Afortunadamente no hubo violencia, ni me di cuenta a tiempo de quien era el ladrón, porque instintivamente hubiera salido tras él para cocerlo a patadas, sin reparar en que él, por experiencia, sería más hábil que yo en el arte de la lucha, o que tendría a siete machos acompañándolo, con una pistola y dos navajas infectas de buen tamaño. Tampoco traía ninguna tarjeta bancaria, he adquirido la buena costumbre de no cargarlas más que cuando son imprescindibles, y cuando eso sucede, llevan su lugar privilegiado, junto al órgano que determina mi sexo. Así que, a pesar de mi coraje y del puta madre, hijos de la chingada de rigor, mi cuota de ranchero salió relativamente barata. A veces, en la escuela de la vida, hay también cuotas monetarias que pagar. Me di un buen zape por ingenuo y me prometí tener más cuidado siempre, sin extremos paranoicos, porque así no se puede vivir. Me quedé pensando que todavía nos falta mucho en este pobre y bello México para alcanzar la civilidad.

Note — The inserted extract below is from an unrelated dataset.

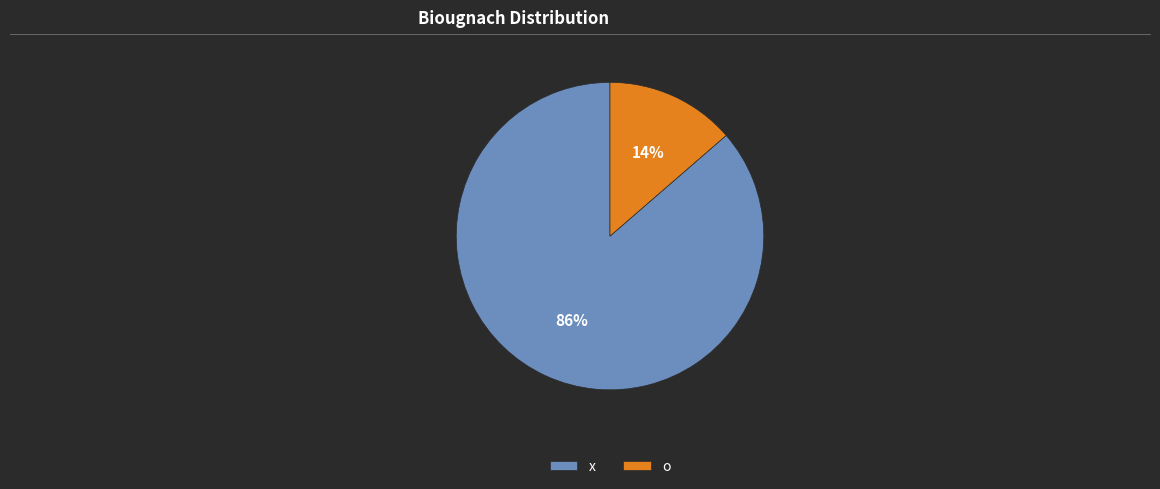

Count the number of slices in the pie.

2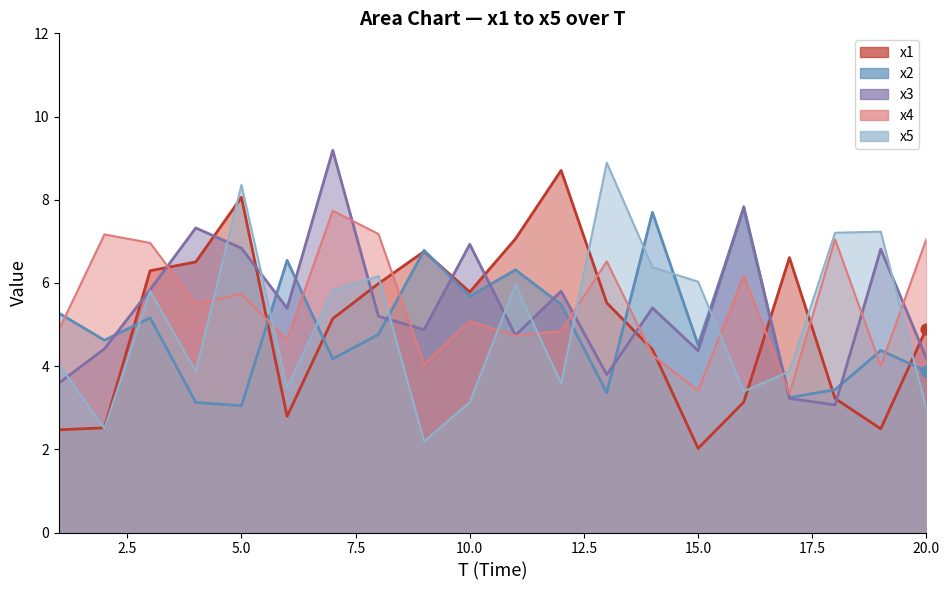

What is the total value across all series at 19?

24.9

Esta noche cientos de velas quedarán encendidas en las ventanas de los edificios vecinos para celebrar el Rosh Hashaná (aprendí que así es en hebreo), la comunidad judía compartirá la mesa, la meditación y viajará introspectivamente. Para todos los demás será una noche normal, acaso solo veremos más movimiento de sombreros y de barbas. Yo trataré de averiguar (más bien de recordar: supongo que ya lo debería saber) qué es la bendita Teoría de la Paridad del Poder Adquisitivo para explicarla en mi tesis. Dormiré bien y sin miedo (es muy temprano para amilanarse), porque lo demás, como dijo un buen dramaturgo xalapeño, lo demás es un decir.